**USING THE INFORMATION:**
• a. Answer these from the report on coalition operations in Iraq:
(i) Apart from Iraqis, people holding passports from which countries were among the detainees?
(ii) Where was the airman killed in a mortar attack?
(iii) Where were those injured in the convoy attack near Baghdad International Airport evacuated?
• b. Pick up the report on coalition operations in Iraq after its final sentence and carry it on.

+++ PAGE EXTRACT

More than 60 anti-coalition insurgents have been captured over the past few days, Kimmitt said. Most are Iraqis, but the detainees include people holding passports from Egypt, Syria and Sudan, he added.
Kimmitt said the 1st Marine Expeditionary Force faced multiple attacks today in Fallujah, although he said the current security situation there is stable.
In Kut, another city were coalition forces have faced heavy insurgent activity, coalition forces began offensive operations April 8 to restore coalition presence in that city, Kimmitt said. Soldiers there have since secured three bridges and used attack helicopters and AC-130 gunships to take back control of the coalition compound in Kut, he added.
Soldiers killed three enemies and detained 74 suspects overnight after recapturing a fourth bridge, several municipal buildings and a TV station, Kimmitt said, and they seized weapons, ammunition and bomb-making material. He said coalition soldiers will use cordon-and-search operations in Kut to destroy the militia of radical Shiite cleric Muqtada al-Sadr and to regain control of municipal buildings.
U.S. Central Command reported today that two U.S. soldiers were killed late April 9 by insurgent attacks, and that an airman had been killed in a mortar attack at Balad Air Base shortly after midnight today.
Central Command officials reported that a 1st Cavalry Division soldier was killed and another was wounded at about 8:30 a.m. April 9 when their quick- reaction force was targeted by a coordinated attack. The soldiers were responding to an earlier mortar attack near Camp Cooke. The attack consisted of an improvised explosive device, followed by small-arms fire, CENTCOM reported. The wounded soldier has been returned to duty, officials said.
In a separate attack, a 13th Corps Support Command soldier was killed and 12 were injured when their convoy was attacked at about 12:25 p.m. April 9 near the Baghdad International Airport, CENTCOM officials said. The injured were evacuated to Logistics Base Seitz, and some were later taken to combat support hospitals.
Three Marines serving with the 1st Marine Expeditionary Force were killed April 8 while conducting security and stability operations near the Anbar province, CENTCOM reported.

++++++
+++ DATA

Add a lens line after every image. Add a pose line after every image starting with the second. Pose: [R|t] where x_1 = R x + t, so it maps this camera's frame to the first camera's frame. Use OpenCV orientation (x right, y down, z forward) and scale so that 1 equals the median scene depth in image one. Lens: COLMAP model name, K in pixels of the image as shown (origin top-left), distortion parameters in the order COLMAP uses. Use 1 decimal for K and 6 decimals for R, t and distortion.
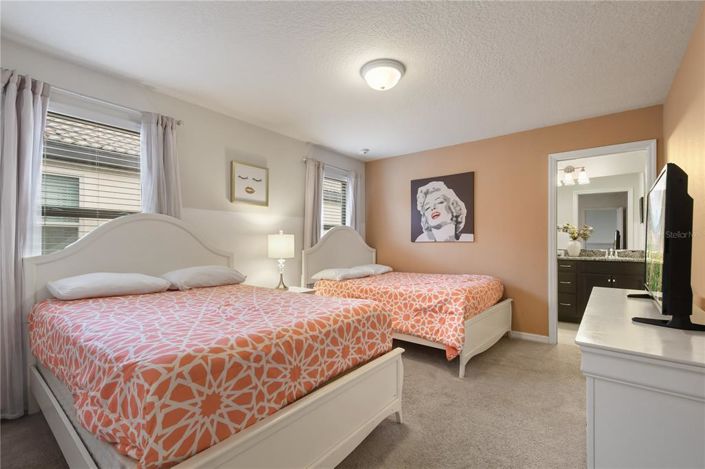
lens RADIAL K [[316.8, 0, 355.6], [0, 316.8, 242.7], [0, 0, 1]] dist [0.025736, -0.016886]
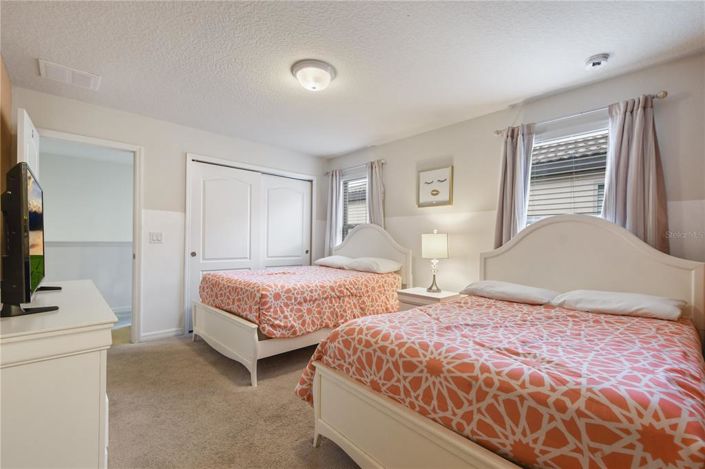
lens RADIAL K [[316.8, 0, 355.6], [0, 316.8, 242.7], [0, 0, 1]] dist [0.025736, -0.016886]
pose [[-0.132406, -0.004539, -0.991185, 0.615357], [-0.018089, 0.999834, -0.002162, 0.006348], [0.991031, 0.017643, -0.132466, 0.729112]]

++++++

**YOUR WRITTEN ANSWERS:**
• a.
(i) Egypt, Syria and Sudan
(ii) Balad Air Base
(iii) Logistics Base Seitz

• b.
At today's Baghdad news briefing, Kimmitt summarized recent operations throughout Iraq.
The northern zone of operations remains stable, he said, as Task Force Olympia continues offensive and security operations with Iraqi police and security forces. The governor and police chief there remain in control, he added, with the cooperation of the police and the Iraqi Civil Defense Corps.
The north central zone has seen increased activity over the past four days by anti-coalition cell members and militia forces loyal to Sadr. Kimmitt said. Though he termed most of these attacks as "uncoordinated and ineffective," he added that some 40 Iraqis were reported killed April 9 in Baqubah, though he provided no further details.
In Baghdad, Kimmitt said, the 1st Armored Division continues offensive operations against Sadr militia and a group that calls itself Mohammed's Army. Kimmitt said soldiers from the unit conducted two intelligence-based attacks to destroy and capture enemy targets and secure government facilities.
The security situation is stable in Iraq's south-central zone, Kimmitt said, and security is high in Karbala, where an estimated 1.5 million religious pilgrims have come to celebrate Arbaeen. Ceremonies are to be held until Sunday. Kimmitt said the city hall there remains under coalition control, but continues to be targeted by small-arms fire and rocket propelled grenades.